──────── Source data ────────
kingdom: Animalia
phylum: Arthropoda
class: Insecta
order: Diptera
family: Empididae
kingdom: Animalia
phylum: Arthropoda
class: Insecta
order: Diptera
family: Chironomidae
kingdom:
────────
──────── Source data ────────
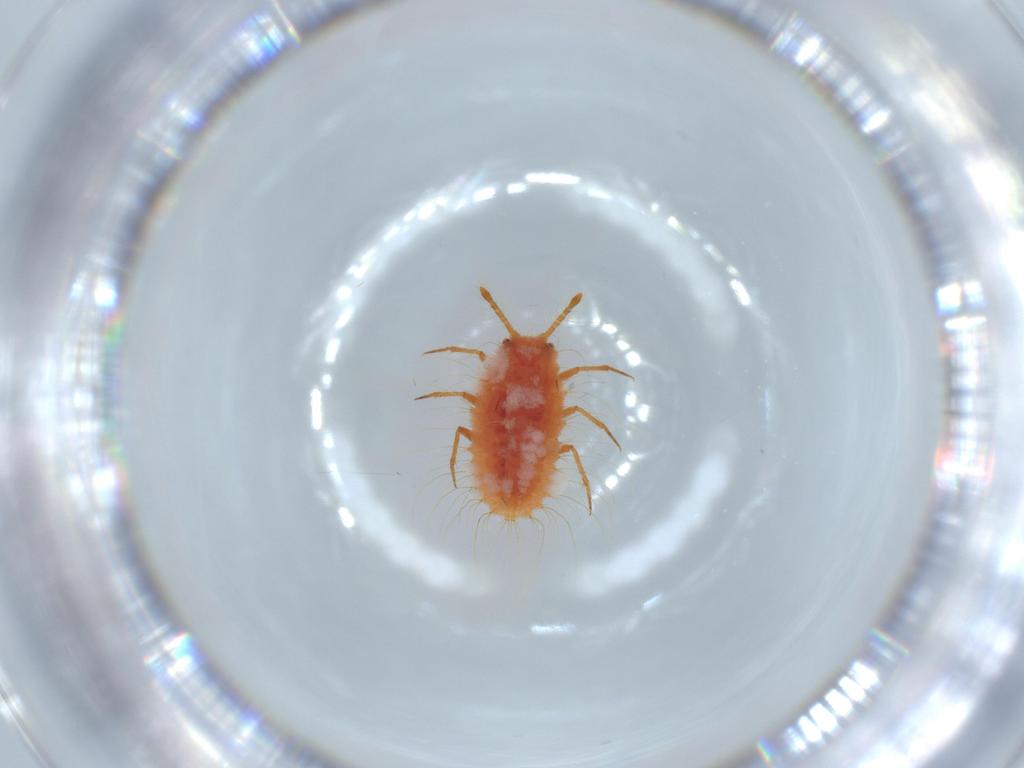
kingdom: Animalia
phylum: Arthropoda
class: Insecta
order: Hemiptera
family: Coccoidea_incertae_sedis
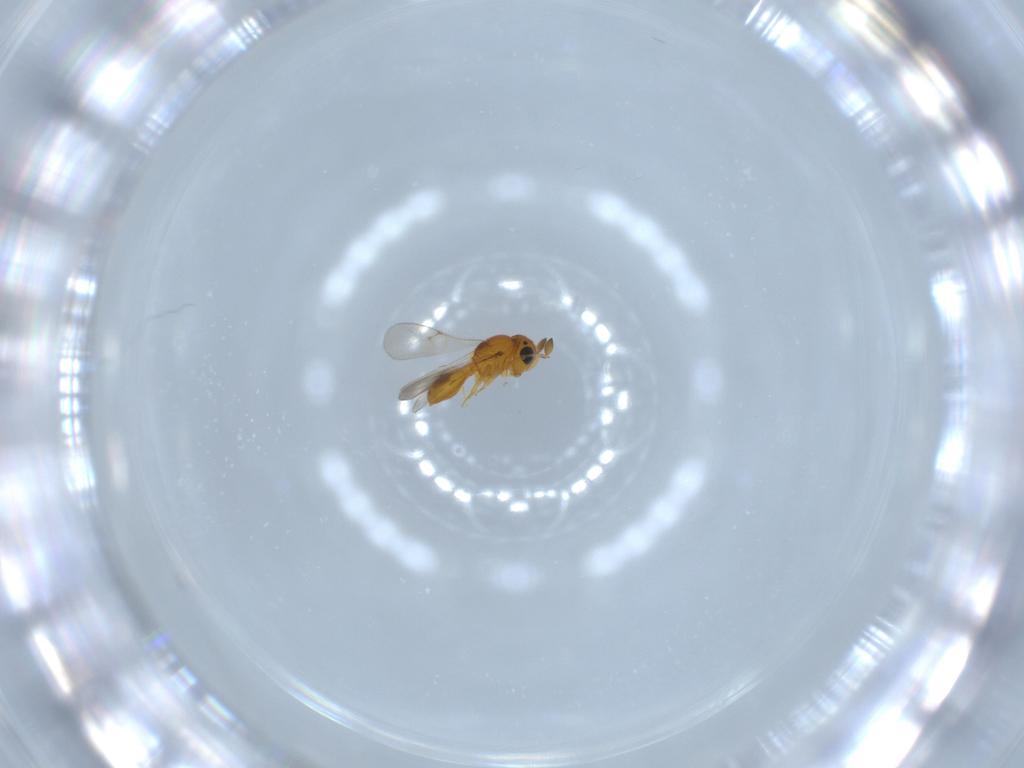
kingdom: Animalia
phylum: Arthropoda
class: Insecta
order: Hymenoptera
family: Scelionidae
────────
──────── Source data ────────
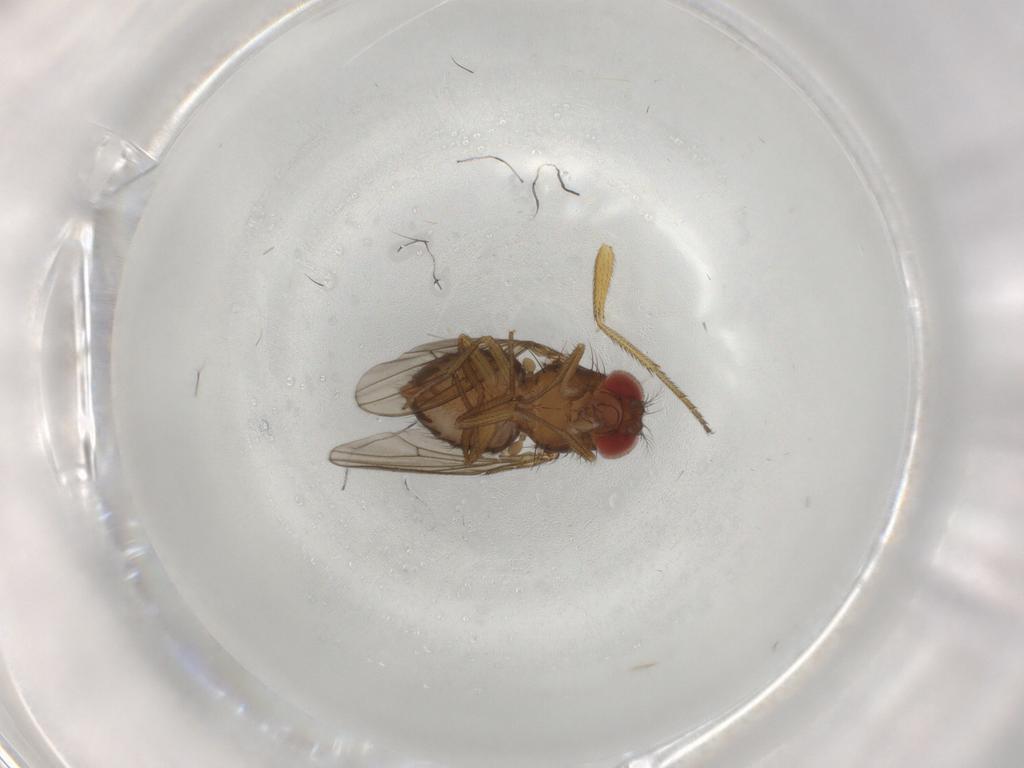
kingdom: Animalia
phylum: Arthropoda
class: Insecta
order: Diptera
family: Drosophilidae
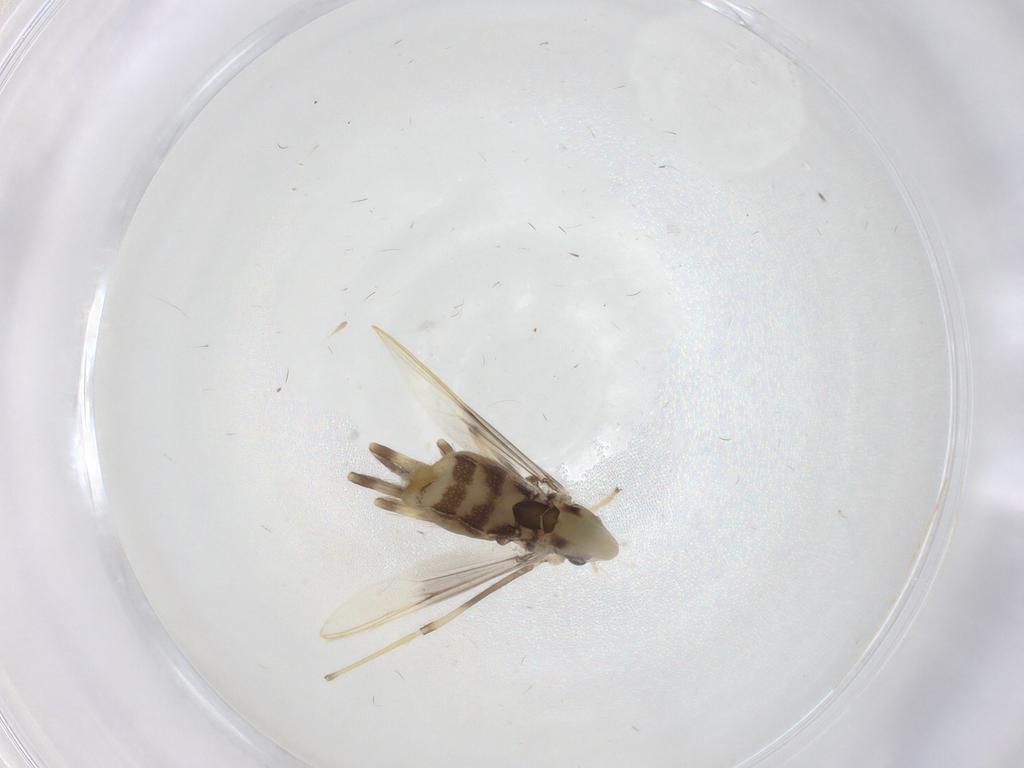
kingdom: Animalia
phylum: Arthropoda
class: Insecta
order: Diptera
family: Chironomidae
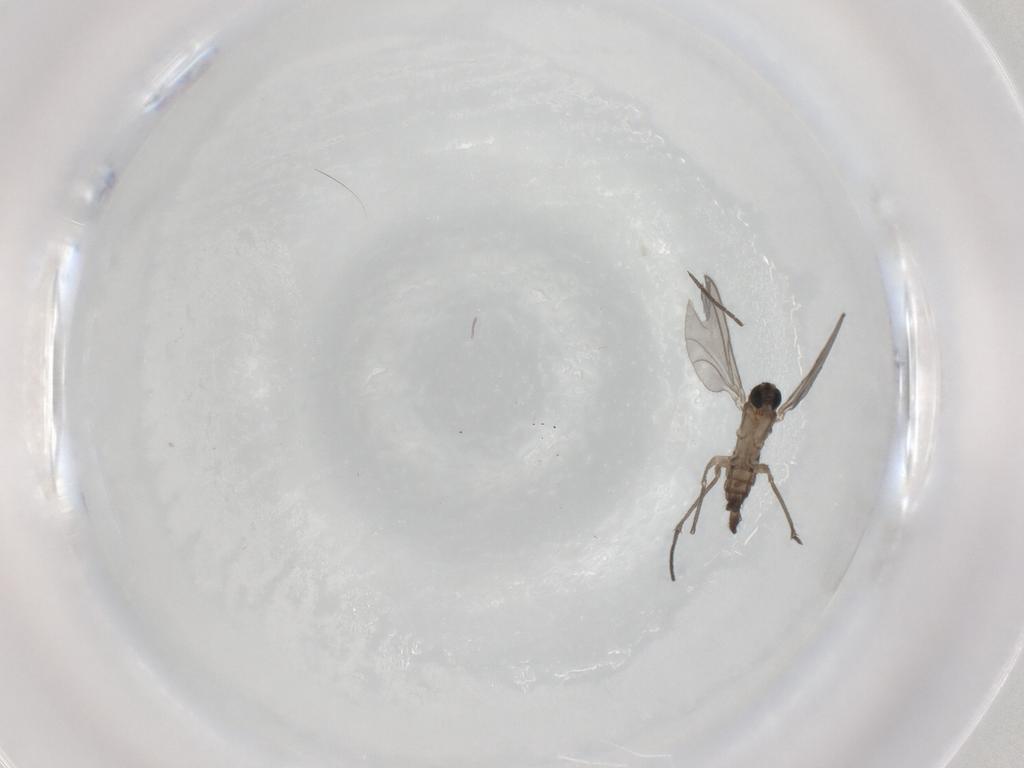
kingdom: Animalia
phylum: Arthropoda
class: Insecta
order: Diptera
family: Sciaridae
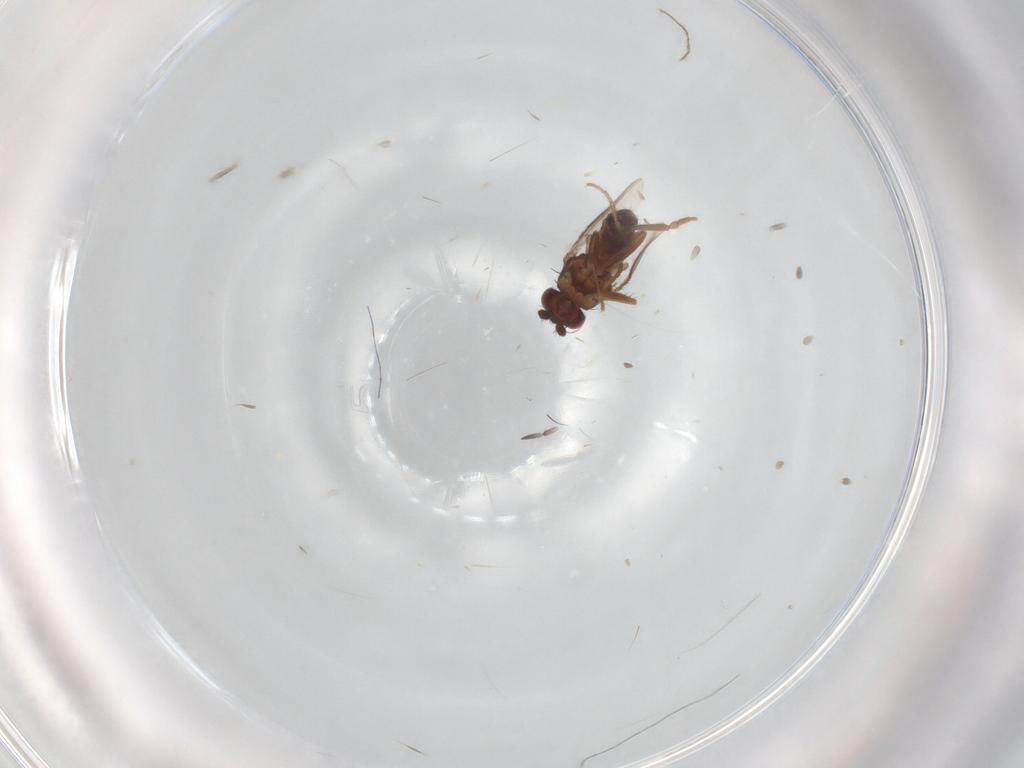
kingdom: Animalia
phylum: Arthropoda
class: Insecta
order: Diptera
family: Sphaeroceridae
────────
* **Task requirements**
Count the lines above that contain the string "family", treating uppercase and lowercase as different, and give only the number.

* **Result**
8